-- Data for the task follows --

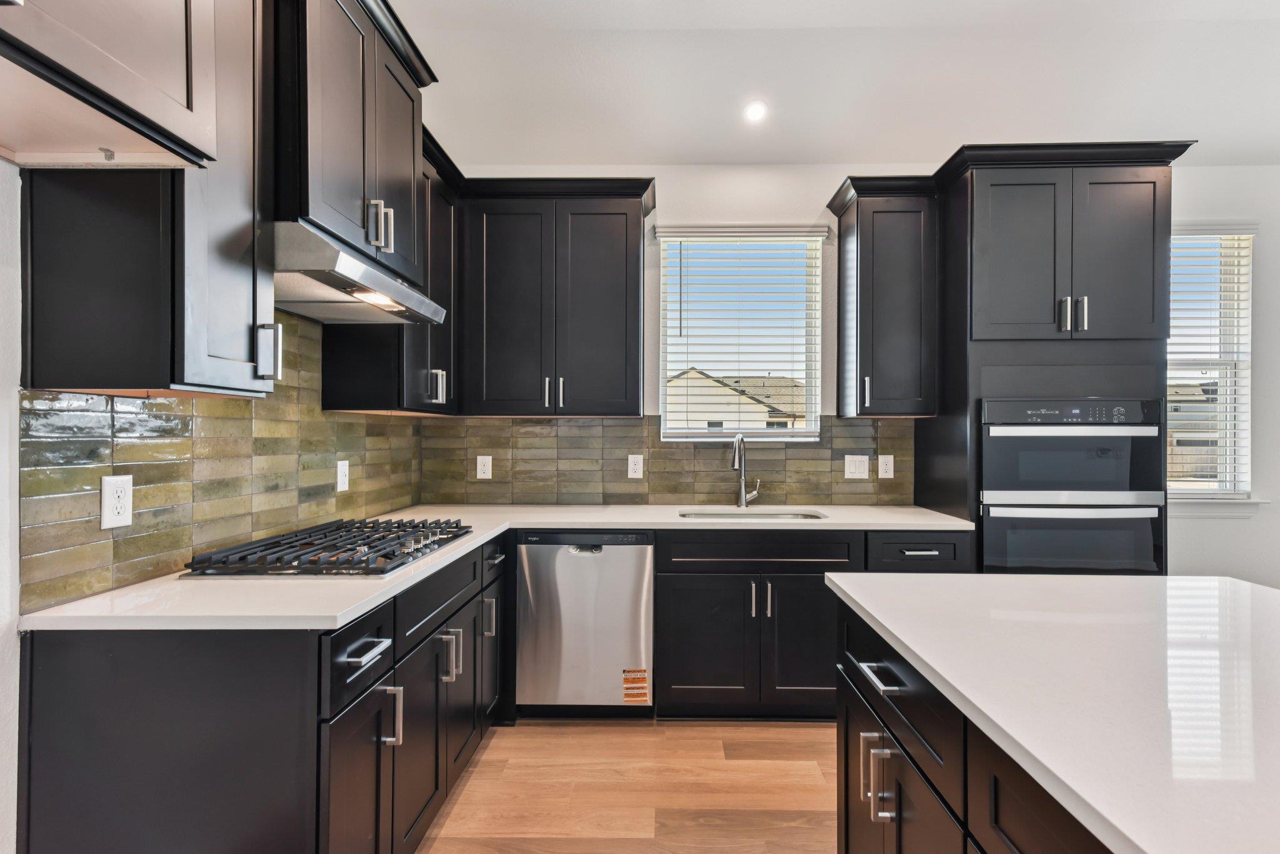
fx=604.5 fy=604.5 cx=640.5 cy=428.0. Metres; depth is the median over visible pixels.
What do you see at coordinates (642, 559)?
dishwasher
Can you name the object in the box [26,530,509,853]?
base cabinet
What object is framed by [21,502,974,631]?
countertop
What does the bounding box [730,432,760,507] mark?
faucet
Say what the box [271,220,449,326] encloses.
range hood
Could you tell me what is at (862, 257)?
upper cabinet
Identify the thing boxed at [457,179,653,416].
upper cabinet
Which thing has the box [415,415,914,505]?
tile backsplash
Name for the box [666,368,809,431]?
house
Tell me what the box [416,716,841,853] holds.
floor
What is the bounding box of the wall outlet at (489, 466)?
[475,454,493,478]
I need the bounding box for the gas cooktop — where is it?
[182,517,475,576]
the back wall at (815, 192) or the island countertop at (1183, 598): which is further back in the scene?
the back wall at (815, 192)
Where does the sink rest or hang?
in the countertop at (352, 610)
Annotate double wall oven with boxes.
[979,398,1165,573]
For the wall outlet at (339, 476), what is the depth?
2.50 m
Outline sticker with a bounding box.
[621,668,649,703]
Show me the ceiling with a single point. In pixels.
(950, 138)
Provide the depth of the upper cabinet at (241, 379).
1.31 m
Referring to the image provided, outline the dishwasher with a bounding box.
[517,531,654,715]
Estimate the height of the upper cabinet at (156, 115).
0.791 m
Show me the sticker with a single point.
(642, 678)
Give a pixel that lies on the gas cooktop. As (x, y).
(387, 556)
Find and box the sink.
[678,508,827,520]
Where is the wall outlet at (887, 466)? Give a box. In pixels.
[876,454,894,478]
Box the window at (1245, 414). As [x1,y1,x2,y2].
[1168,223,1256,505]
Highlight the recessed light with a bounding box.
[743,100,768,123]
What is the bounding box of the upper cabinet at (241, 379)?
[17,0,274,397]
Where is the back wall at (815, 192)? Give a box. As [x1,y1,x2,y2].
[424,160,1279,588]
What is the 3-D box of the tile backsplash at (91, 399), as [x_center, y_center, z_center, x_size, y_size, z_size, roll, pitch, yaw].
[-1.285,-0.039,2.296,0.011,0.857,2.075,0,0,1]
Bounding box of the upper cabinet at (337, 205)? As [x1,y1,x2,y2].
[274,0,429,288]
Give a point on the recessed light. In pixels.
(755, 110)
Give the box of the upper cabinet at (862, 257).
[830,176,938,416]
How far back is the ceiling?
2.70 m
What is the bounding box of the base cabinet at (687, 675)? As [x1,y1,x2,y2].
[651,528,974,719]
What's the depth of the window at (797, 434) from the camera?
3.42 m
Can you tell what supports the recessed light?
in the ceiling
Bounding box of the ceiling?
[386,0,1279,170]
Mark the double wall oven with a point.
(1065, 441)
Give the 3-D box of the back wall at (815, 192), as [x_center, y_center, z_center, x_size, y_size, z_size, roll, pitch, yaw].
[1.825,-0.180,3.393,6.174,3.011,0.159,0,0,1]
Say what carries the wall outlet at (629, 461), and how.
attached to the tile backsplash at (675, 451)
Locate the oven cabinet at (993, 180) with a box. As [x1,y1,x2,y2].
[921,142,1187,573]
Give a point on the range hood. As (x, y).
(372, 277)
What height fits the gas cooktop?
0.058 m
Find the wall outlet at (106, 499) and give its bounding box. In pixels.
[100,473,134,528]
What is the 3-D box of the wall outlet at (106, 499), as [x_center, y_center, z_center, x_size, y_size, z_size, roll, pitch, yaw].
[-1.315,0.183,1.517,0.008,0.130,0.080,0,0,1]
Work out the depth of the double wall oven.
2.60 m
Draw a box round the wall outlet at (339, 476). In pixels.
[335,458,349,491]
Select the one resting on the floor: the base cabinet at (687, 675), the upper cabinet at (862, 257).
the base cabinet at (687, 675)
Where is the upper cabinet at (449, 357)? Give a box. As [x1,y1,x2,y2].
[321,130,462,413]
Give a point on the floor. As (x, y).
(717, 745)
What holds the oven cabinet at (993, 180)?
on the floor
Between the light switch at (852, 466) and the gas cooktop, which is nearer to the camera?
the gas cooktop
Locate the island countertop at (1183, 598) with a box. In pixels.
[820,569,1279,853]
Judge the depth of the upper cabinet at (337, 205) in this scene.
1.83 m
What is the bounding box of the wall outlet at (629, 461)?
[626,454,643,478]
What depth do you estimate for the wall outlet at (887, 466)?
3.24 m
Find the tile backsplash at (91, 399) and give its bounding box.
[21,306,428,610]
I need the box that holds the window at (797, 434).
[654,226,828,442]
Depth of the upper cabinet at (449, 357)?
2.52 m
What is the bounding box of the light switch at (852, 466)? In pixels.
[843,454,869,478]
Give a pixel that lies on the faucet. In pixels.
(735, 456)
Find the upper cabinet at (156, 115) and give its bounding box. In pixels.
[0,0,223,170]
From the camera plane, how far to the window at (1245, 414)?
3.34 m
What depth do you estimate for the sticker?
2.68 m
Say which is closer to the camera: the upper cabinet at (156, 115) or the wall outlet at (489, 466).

-- Data for the task concluded --

## Exercise brief
Repeat exactly the lines from the line containing "Say what carries" through the last line of the records above, including both, and nothing else.

## Written answer
Say what carries the wall outlet at (629, 461), and how.
attached to the tile backsplash at (675, 451)
Locate the oven cabinet at (993, 180) with a box. As [x1,y1,x2,y2].
[921,142,1187,573]
Give a point on the range hood. As (x, y).
(372, 277)
What height fits the gas cooktop?
0.058 m
Find the wall outlet at (106, 499) and give its bounding box. In pixels.
[100,473,134,528]
What is the 3-D box of the wall outlet at (106, 499), as [x_center, y_center, z_center, x_size, y_size, z_size, roll, pitch, yaw].
[-1.315,0.183,1.517,0.008,0.130,0.080,0,0,1]
Work out the depth of the double wall oven.
2.60 m
Draw a box round the wall outlet at (339, 476). In pixels.
[335,458,349,491]
Select the one resting on the floor: the base cabinet at (687, 675), the upper cabinet at (862, 257).
the base cabinet at (687, 675)
Where is the upper cabinet at (449, 357)? Give a box. As [x1,y1,x2,y2].
[321,130,462,413]
Give a point on the floor. As (x, y).
(717, 745)
What holds the oven cabinet at (993, 180)?
on the floor
Between the light switch at (852, 466) and the gas cooktop, which is nearer to the camera?
the gas cooktop
Locate the island countertop at (1183, 598) with a box. In pixels.
[820,569,1279,853]
Judge the depth of the upper cabinet at (337, 205) in this scene.
1.83 m
What is the bounding box of the wall outlet at (629, 461)?
[626,454,643,478]
What depth do you estimate for the wall outlet at (887, 466)?
3.24 m
Find the tile backsplash at (91, 399) and give its bounding box.
[21,306,428,610]
I need the box that holds the window at (797, 434).
[654,226,828,442]
Depth of the upper cabinet at (449, 357)?
2.52 m
What is the bounding box of the light switch at (852, 466)? In pixels.
[843,454,869,478]
Give a pixel that lies on the faucet. In pixels.
(735, 456)
Find the upper cabinet at (156, 115) and give its bounding box. In pixels.
[0,0,223,170]
From the camera plane, how far to the window at (1245, 414)?
3.34 m
What depth do you estimate for the sticker?
2.68 m
Say which is closer to the camera: the upper cabinet at (156, 115) or the wall outlet at (489, 466).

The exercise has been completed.